51. Başvurucu, Bursa 1. İdare Mahkemesince verilen 30/12/2020 tarihli kararın gerekçesine atıf yaparak ülkesinde hakkında verilmiş idam kararı bulunduğu için sınır dışı edilemeyecek olmasına rağmen mağduru olduğunu iddia ettiği 9/4/2021 tarihli (Olayın gerçekleştiği tarih aslında 7/4/2021’dir.) olay sonrasında Göç İdaresinin sınır dışı etme kararı aldığını ve bu karar aleyhine açtığı davanın 29/9/2021 tarihinde reddedildiğini iddia etmiştir. Başvurucuya göre;

i.
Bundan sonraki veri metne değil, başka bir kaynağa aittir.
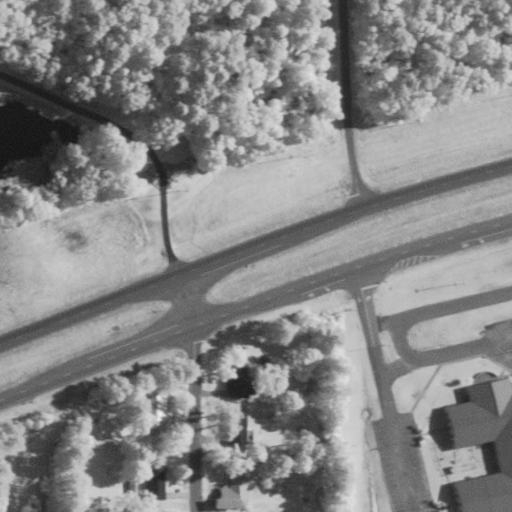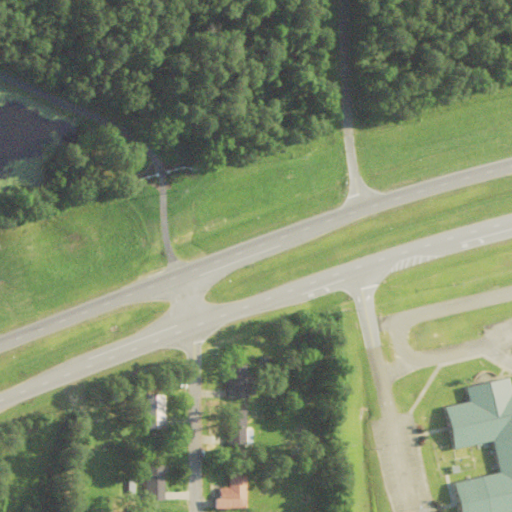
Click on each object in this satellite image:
road: (343, 104)
road: (134, 139)
road: (253, 247)
road: (254, 304)
road: (439, 308)
road: (400, 342)
road: (497, 355)
road: (394, 367)
building: (239, 385)
road: (188, 393)
building: (154, 413)
building: (236, 429)
road: (392, 441)
building: (483, 444)
building: (485, 446)
building: (154, 484)
building: (233, 496)
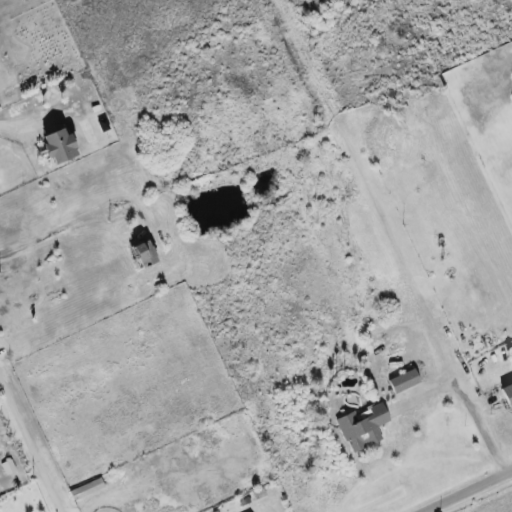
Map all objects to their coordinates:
road: (19, 126)
building: (58, 146)
road: (74, 220)
building: (143, 254)
building: (404, 381)
building: (507, 394)
road: (467, 400)
building: (361, 427)
road: (30, 444)
building: (87, 489)
road: (468, 491)
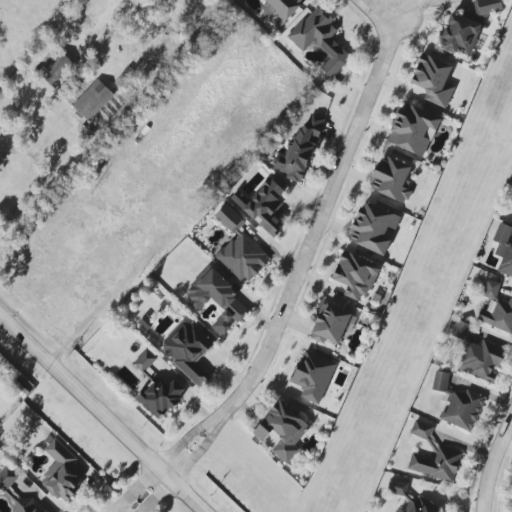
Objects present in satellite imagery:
building: (486, 7)
road: (373, 12)
building: (459, 35)
building: (319, 40)
building: (55, 69)
building: (432, 80)
building: (92, 100)
building: (412, 130)
building: (300, 148)
building: (391, 179)
building: (262, 205)
building: (372, 228)
building: (238, 248)
building: (503, 249)
road: (298, 266)
building: (355, 275)
building: (490, 290)
building: (215, 299)
building: (497, 315)
building: (329, 324)
building: (460, 329)
building: (187, 350)
building: (144, 360)
building: (481, 360)
building: (312, 376)
building: (160, 397)
building: (458, 404)
road: (101, 414)
building: (281, 430)
road: (492, 459)
building: (59, 472)
building: (6, 478)
building: (396, 487)
road: (145, 493)
building: (22, 504)
building: (419, 506)
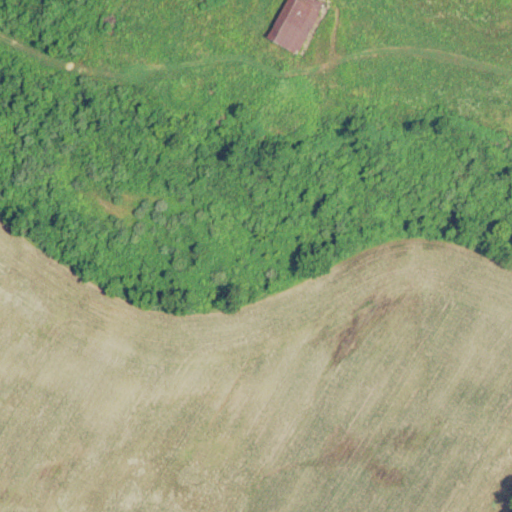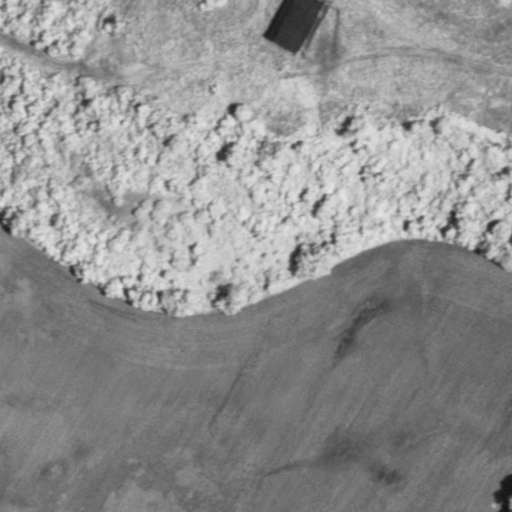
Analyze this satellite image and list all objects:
building: (296, 23)
park: (510, 508)
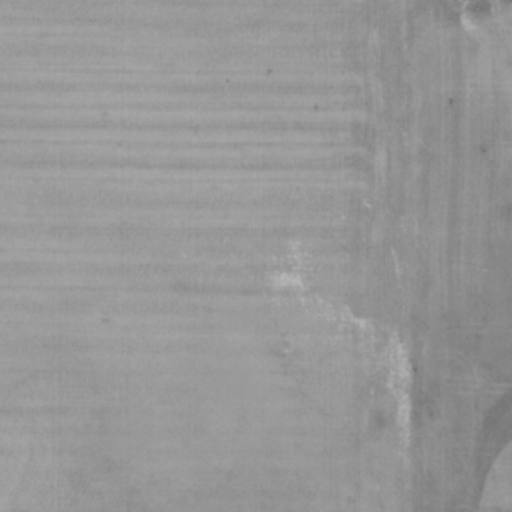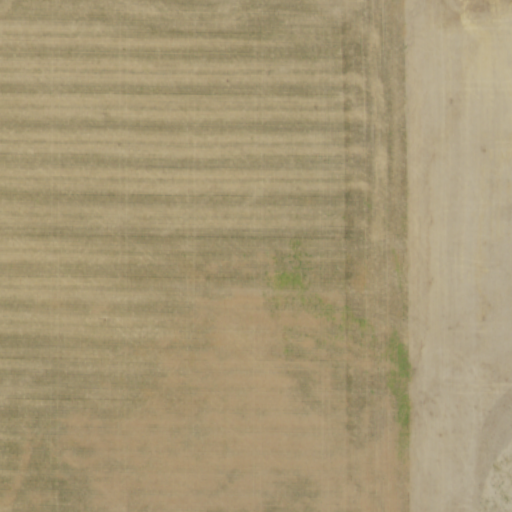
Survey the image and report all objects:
crop: (255, 255)
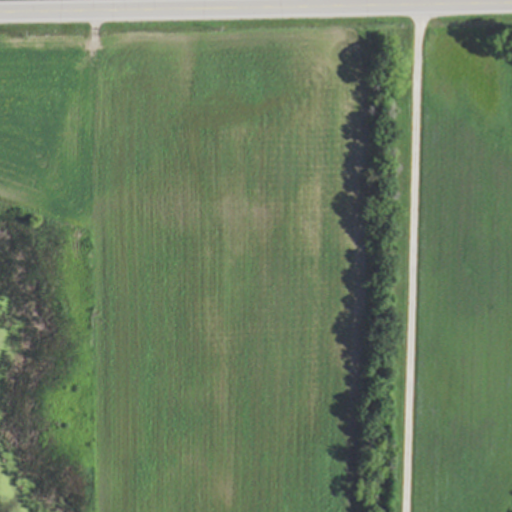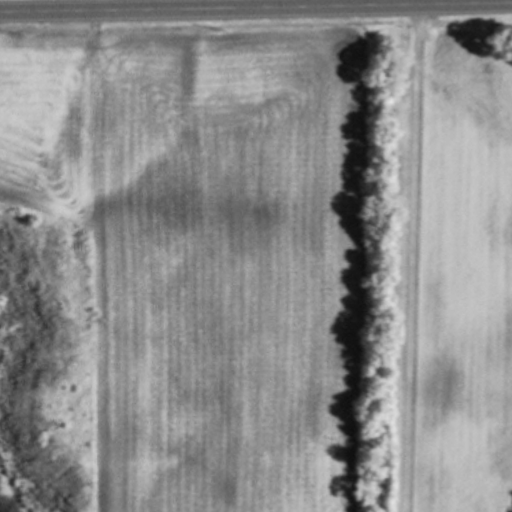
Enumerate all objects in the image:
road: (226, 5)
road: (256, 9)
road: (406, 259)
Gözaltına alındığı ilk andan itibaren kendi seçeceği bir müdafinin yardımından yararlandırılmadan ve ifadesi bile alınmadan, ayrıca ne ile suçlandığı bilinmeden hakkında sınır dışı etme kararı alınmak üzere Göç İdaresine teslim edilmesi, sonrasında kamu düzenine aykırı davrandığı gerekçesiyle hakkında sınır dışı etme kararı alınıp yargılama yapılmadan hüküm kurulması (Bu ifadeleriyle başvurucunun Göç İdaresince başvurucunun ifadesi ve başvurucuya isnat edilen suçlama bilinmeden sınır dışı etme kararı alınmasını kastettiği ve sınır dışı etme kararının başvurucu tarafından hüküm olarak değerlendirildiği anlaşılmıştır.) ve Bursa 1. İdare Mahkemesinin geri gönderileceği ülkede hakkında verilmiş bir idam kararı bulunduğunu gözönünde bulundurmayıp talebine rağmen duruşma yapmadan davayı reddetmesi nedeniyle adil yargılama hakkı ihlal edilmiştir. Ayrıca ihlalin tespiti için yargılamanın sonucunu beklemeye gerek yoktur.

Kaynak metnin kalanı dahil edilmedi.